Chapter nine teaches us general relativity, all the way to the knotty problems of quantum gravity. One hopes that the reader who has made it thus far can handle this beautifully compressed and de-mathematised presentation. Finally, shifting gears entirely, Atkins takes on the problem of the logical foundations of mathematics, starting, as mathematicians do, with the premise that everything must begin with the natural numbers, 1, 2, 3..., and defining the continuum in terms of them - essentially arithmetising all of mathematics. My strong view is that this approach has more to do with the peculiar way that mathematicians think than with the mathematics of the real world: of the standard model and general relativity with their continuous symmetries, and all that. In some sense, the discreteness of mathematicians' mathematics has no more to do with natural science than with philosophy. The human mind knows continuous space before it can count. To take seriously the idea that the world is fundamentally discrete, as Atkins does, is a little more than controversial.

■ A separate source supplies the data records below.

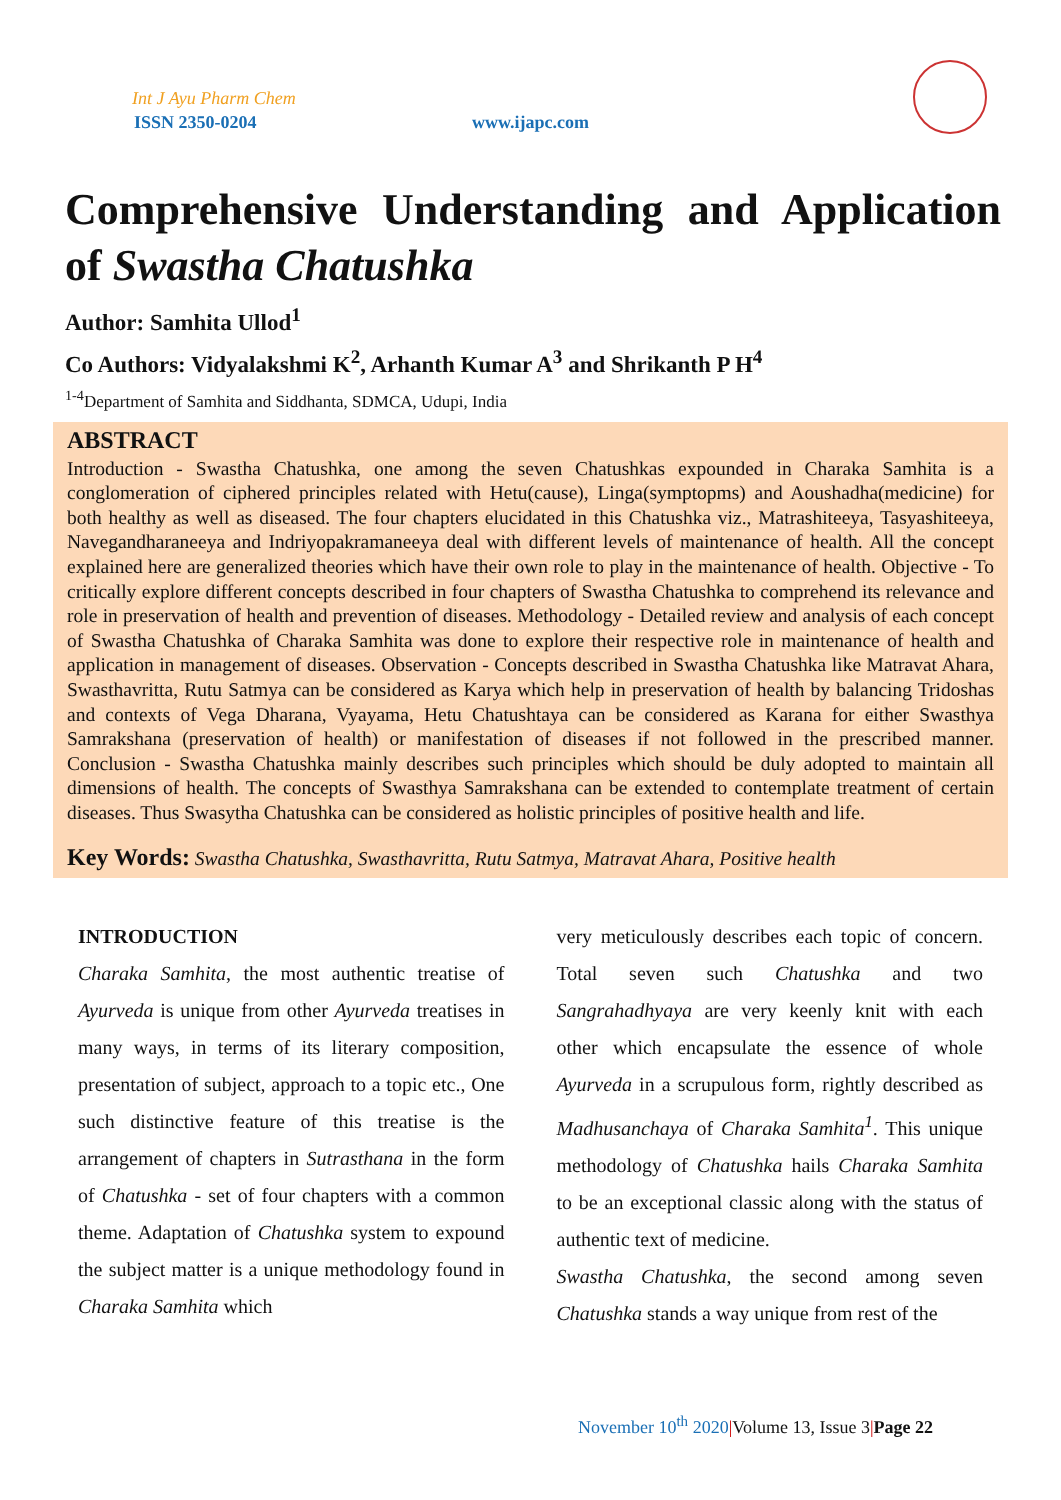Int J Ayu Pharm Chem
ISSN 2350-0204 www.ijapc.com
Comprehensive Understanding and Application of Swastha Chatushka
Author: Samhita Ullod<sup>1</sup>
Co Authors: Vidyalakshmi K<sup>2</sup>, Arhanth Kumar A<sup>3</sup> and Shrikanth P H<sup>4</sup>
<sup>1-4</sup>Department of Samhita and Siddhanta, SDMCA, Udupi, India
ABSTRACT
Introduction - Swastha Chatushka, one among the seven Chatushkas expounded in Charaka Samhita is a conglomeration of ciphered principles related with Hetu(cause), Linga(symptopms) and Aoushadha(medicine) for both healthy as well as diseased. The four chapters elucidated in this Chatushka viz., Matrashiteeya, Tasyashiteeya, Navegandharaneeya and Indriyopakramaneeya deal with different levels of maintenance of health. All the concept explained here are generalized theories which have their own role to play in the maintenance of health. Objective - To critically explore different concepts described in four chapters of Swastha Chatushka to comprehend its relevance and role in preservation of health and prevention of diseases. Methodology - Detailed review and analysis of each concept of Swastha Chatushka of Charaka Samhita was done to explore their respective role in maintenance of health and application in management of diseases. Observation - Concepts described in Swastha Chatushka like Matravat Ahara, Swasthavritta, Rutu Satmya can be considered as Karya which help in preservation of health by balancing Tridoshas and contexts of Vega Dharana, Vyayama, Hetu Chatushtaya can be considered as Karana for either Swasthya Samrakshana (preservation of health) or manifestation of diseases if not followed in the prescribed manner. Conclusion - Swastha Chatushka mainly describes such principles which should be duly adopted to maintain all dimensions of health. The concepts of Swasthya Samrakshana can be extended to contemplate treatment of certain diseases. Thus Swasytha Chatushka can be considered as holistic principles of positive health and life.
Key Words: Swastha Chatushka, Swasthavritta, Rutu Satmya, Matravat Ahara, Positive health
INTRODUCTION
Charaka Samhita, the most authentic treatise of Ayurveda is unique from other Ayurveda treatises in many ways, in terms of its literary composition, presentation of subject, approach to a topic etc., One such distinctive feature of this treatise is the arrangement of chapters in Sutrasthana in the form of Chatushka - set of four chapters with a common theme. Adaptation of Chatushka system to expound the subject matter is a unique methodology found in Charaka Samhita which
very meticulously describes each topic of concern. Total seven such Chatushka and two Sangrahadhyaya are very keenly knit with each other which encapsulate the essence of whole Ayurveda in a scrupulous form, rightly described as Madhusanchaya of Charaka Samhita<sup>1</sup>. This unique methodology of Chatushka hails Charaka Samhita to be an exceptional classic along with the status of authentic text of medicine.
Swastha Chatushka, the second among seven Chatushka stands a way unique from rest of the
November 10<sup>th</sup> 2020|Volume 13, Issue 3|Page 22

So, how is the reader doing? The writing is pungent and often felicitous, if on occasion a bit florid: "...an acorn of an idea that ramifies into a great oak tree of application, a spider of an idea that can spin a great web and draw in a feast of ...elucidation... (O)ther superspiders... would capture other juicy flies of science." Sometimes the "fuller explanations" seemed to me merely to confuse the reader unnecessarily. For example, the insistence that heat and work are not forms of energy but of energy transfer is surely only a counter-productive quibble. And the attempt to do without mathematics until the final chapter creates some major problems - for example, trying to describe gauge theory without introducing complex numbers. (The imaginary unit "i" would also be useful to the discussion of general relativity.) When "i" finally appears, in the mathematics chapter, it is as a footnote only.

As for errors, even Atkins is human. In addition to a tendency to present radical speculations with less caution than they merit, I noticed a few definite mistakes: it was the lack of scatter in Mendel's results that Fisher found odd; and quantum theory really does conserve energy.

Finally, the book could have been less utterly reductionist. It could have travelled up the ladder of complexity as well as down, mentioning such ideas as chaos, broken symmetry and scale invariance. But that would have been a different book.

Should you read it if you are not a scientist? Yes. None of the above criticisms alters the fact that for breadth and authenticity of material Galileo's Finger is a true model, not available elsewhere so far as I know.

Philip W. Anderson, Nobel laureate, is emeritus professor of physics, Princeton University, New Jersey, US.